Synopses & Reviews
A raw, poetic, coming-of-age "masterwork" (The New York Times) about Blackness, masculinity and addiction
Punch Me Up to the Gods introduces a powerful new talent in Brian Broome, whose early years growing up in Ohio as a dark-skinned Black boy harboring crushes on other boys propel forward this gorgeous, aching, and unforgettable debut. Brian's recounting of his experiences — in all their cringeworthy, hilarious, and heartbreaking glory — reveal a perpetual outsider awkwardly squirming to find his way in. Indiscriminate sex and escalating drug use help to soothe his hurt, young psyche, usually to uproarious and devastating effect. A no-nonsense mother and broken father play crucial roles in our misfit's origin story. But it is Brian's voice in the retelling that shows the true depth of vulnerability for young Black boys that is often quietly near-to-bursting at the seams.

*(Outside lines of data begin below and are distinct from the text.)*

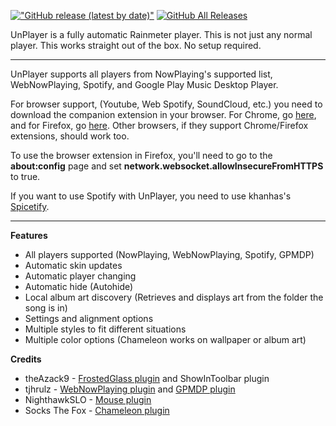 [!["GitHub release (latest by date)"](https://img.shields.io/github/v/release/sctanf/unplayer?style=flat-square)](https://github.com/sctanf/unplayer/releases/latest) 
[![GitHub All Releases](https://img.shields.io/github/downloads/sctanf/unplayer/total?style=flat-square)](https://github.com/sctanf/unplayer/releases)

UnPlayer is a fully automatic Rainmeter player.
This is not just any normal player. This works straight out of the box. No setup required.

---

UnPlayer supports all players from NowPlaying's supported list, WebNowPlaying, Spotify, and Google Play Music Desktop Player.

For browser support, (Youtube, Web Spotify, SoundCloud, etc.) you need to download the companion extension in your browser.
For Chrome, go [here](https://chrome.google.com/webstore/detail/webnowplaying-companion/jfakgfcdgpghbbefmdfjkbdlibjgnbli), and for Firefox, go [here](https://addons.mozilla.org/en-US/firefox/addon/webnowplaying-companion). Other browsers, if they support Chrome/Firefox extensions, should work too.

To use the browser extension in Firefox, you'll need to go to the **about:config** page and set **network.websocket.allowInsecureFromHTTPS** to true.

If you want to use Spotify with UnPlayer, you need to use khanhas's [Spicetify](https://github.com/khanhas/spicetify-cli/wiki/Guide-for-Rainmeter-user).

---

**Features**
- All players supported (NowPlaying, WebNowPlaying, Spotify, GPMDP)
- Automatic skin updates
- Automatic player changing
- Automatic hide (Autohide)
- Local album art discovery (Retrieves and displays art from the folder the song is in)
- Settings and alignment options
- Multiple styles to fit different situations
- Multiple color options (Chameleon works on wallpaper or album art)

**Credits**
- theAzack9 - [FrostedGlass plugin](https://forum.rainmeter.net/viewtopic.php?t=23106) and ShowInToolbar plugin
- tjhrulz - [WebNowPlaying plugin](https://github.com/tjhrulz/WebNowPlaying) and [GPMDP plugin](https://github.com/tjhrulz/GPMDP-Plugin)
- NighthawkSLO - [Mouse plugin](https://github.com/NighthawkSLO/Mouse.dll)
- Socks The Fox - [Chameleon plugin](https://forum.rainmeter.net/viewtopic.php?t=21655)
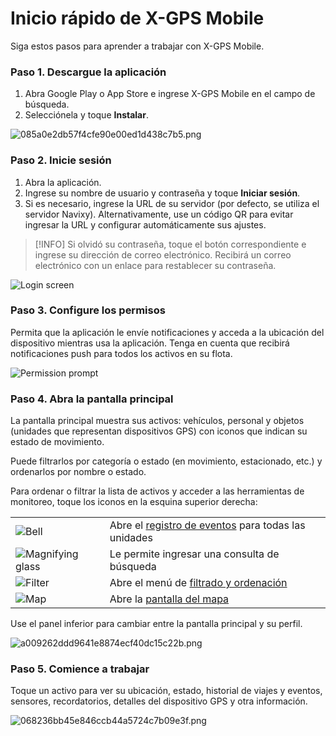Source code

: # Inicio rápido de X-GPS Mobile

Siga estos pasos para aprender a trabajar con X-GPS Mobile.

### Paso 1. Descargue la aplicación

1. Abra Google Play o App Store e ingrese X-GPS Mobile en el campo de búsqueda.
2. Selecciónela y toque **Instalar**.

![085a0e2db57f4cfe90e00ed1d438c7b5.png](../../gua-del-usuario/aplicaciones-mviles-x-gps/x-gps-mobile/attachments/085a0e2db57f4cfe90e00ed1d438c7b5.png)

### Paso 2. Inicie sesión

1. Abra la aplicación.
2. Ingrese su nombre de usuario y contraseña y toque **Iniciar sesión**.
3. Si es necesario, ingrese la URL de su servidor (por defecto, se utiliza el servidor Navixy). Alternativamente, use un código QR para evitar ingresar la URL y configurar automáticamente sus ajustes.

> \[!INFO] Si olvidó su contraseña, toque el botón correspondiente e ingrese su dirección de correo electrónico. Recibirá un correo electrónico con un enlace para restablecer su contraseña.

![Login screen](../../gua-del-usuario/aplicaciones-mviles-x-gps/x-gps-mobile/attachments/cf79e0d1f1894b81a47c90b4f5c49ef2.jpg)

### Paso 3. Configure los permisos

Permita que la aplicación le envíe notificaciones y acceda a la ubicación del dispositivo mientras usa la aplicación. Tenga en cuenta que recibirá notificaciones push para todos los activos en su flota.

![Permission prompt](../../gua-del-usuario/aplicaciones-mviles-x-gps/x-gps-mobile/attachments/1d3626419dc1462b928e9d36943e2f6c.jpg)

### Paso 4. Abra la pantalla principal

La pantalla principal muestra sus activos: vehículos, personal y objetos (unidades que representan dispositivos GPS) con iconos que indican su estado de movimiento.

Puede filtrarlos por categoría o estado (en movimiento, estacionado, etc.) y ordenarlos por nombre o estado.

Para ordenar o filtrar la lista de activos y acceder a las herramientas de monitoreo, toque los iconos en la esquina superior derecha:&#x20;

|                                                                                                                                    |                                                                                                                                                                                         |
| ---------------------------------------------------------------------------------------------------------------------------------- | --------------------------------------------------------------------------------------------------------------------------------------------------------------------------------------- |
| ![Bell](../../gua-del-usuario/aplicaciones-mviles-x-gps/x-gps-mobile/attachments/9f2a1382af464cbfabcc548f9538fb2c.png)             | Abre el [registro de eventos](https://squaregps.atlassian.net/wiki/spaces/~7120201a6252f8d34242e3bdb7409b5d34d953/pages/3182821465/new+Assets+list#events-list) para todas las unidades |
| ![Magnifying glass](../../gua-del-usuario/aplicaciones-mviles-x-gps/x-gps-mobile/attachments/9525c65e012b446db6a14a2c9641afeb.png) | Le permite ingresar una consulta de búsqueda                                                                                                                                            |
| ![Filter](../../gua-del-usuario/aplicaciones-mviles-x-gps/x-gps-mobile/attachments/68d1b5b0d4934fedbda3dd9bd87d5ba1.png)           | Abre el menú de [filtrado y ordenación](https://squaregps.atlassian.net/wiki/spaces/~7120201a6252f8d34242e3bdb7409b5d34d953/pages/3182821465/new+Assets+list#sorting-and-filtering)     |
| ![Map](../../gua-del-usuario/aplicaciones-mviles-x-gps/x-gps-mobile/attachments/540d0aadee34459daf0020dffa6341d2.png)              | Abre la [pantalla del mapa](https://squaregps.atlassian.net/wiki/spaces/~7120201a6252f8d34242e3bdb7409b5d34d953/pages/3182821465/new+Assets+list#map-fullscreen)                        |

Use el panel inferior para cambiar entre la pantalla principal y su perfil.

![a009262ddd9641e8874ecf40dc15c22b.png](../../gua-del-usuario/aplicaciones-mviles-x-gps/x-gps-mobile/attachments/a009262ddd9641e8874ecf40dc15c22b.png)

### Paso 5. Comience a trabajar

Toque un activo para ver su ubicación, estado, historial de viajes y eventos, sensores, recordatorios, detalles del dispositivo GPS y otra información.

![068236bb45e846ccb44a5724c7b09e3f.png](../../gua-del-usuario/aplicaciones-mviles-x-gps/x-gps-mobile/attachments/068236bb45e846ccb44a5724c7b09e3f.png)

Cleverly framed around Gwendolyn Brooks's poem "We Real Cool," the iconic and loving ode to Black boyhood, Punch Me Up to the Gods is at once playful, poignant, and wholly original. Broome's writing brims with swagger and sensitivity, bringing an exquisite and fresh voice to ongoing cultural conversations about Blackness in America.
"Punch Me Up to the Gods obliterates what we thought were the limitations of not just the American memoir, but the possibilities of the American paragraph. I'm not sure a book has ever had me sobbing, punching the air, dying of laughter, and needing to write as much as Brian Broome's staggering debut. This sh*t is special." Kiese Laymon, New York Times best-selling author of Heavy
"Punch Me Up to the Gods is some of the finest writing I have ever encountered and one of the most electrifying, powerful, simply spectacular memoirs I — or you — have ever read. And you will read it; you must read it. It contains everything we all crave so deeply: truth, soul, brilliance, grace. It is a masterpiece of a memoir and Brian Broome should win the Pulitzer Prize for writing it. I am in absolute awe and you will be, too." Augusten Burroughs, New York Times best-selling author of Running with Scissors
"An engrossing memoir about growing up Black and gay and finding a place in the world....Beautifully written, this examination of what it means to be Black and gay in America is a must-read." Kirkus Reviews (Starred Review)
"Broome debuts with a magnificent and harrowing memoir that digs into the traumas of growing up Black and gay in Ohio in the late 1970s and early '80s." Publishers Weekly (Starred Review)
"Broome's powerful, sharp-edged memoir, often equal parts horrifying and bleakly funny, is made up of essays focusing on key moments in his life." Columbus Dispatch
"An electrifying read. Vulnerable and poetic but filled with a ferocious fire, it grabs you from the first page to the last. Perfect for fans of Sarah Broom, Kiese Laymon, and Barry Jenkins's Moonlight." Chicago Review of Books
About the Author
BRIAN BROOME is an award-winning writer, poet, and screenwriter, and K. Leroy Irvis Fellow and instructor in the writing program at the University of Pittsburgh, where he is pursuing an MFA. He has been a finalist in The Moth storytelling competition and won the grand prize in Carnegie Mellon University's Martin Luther King Jr. Writing Awards. He lives in Pittsburgh.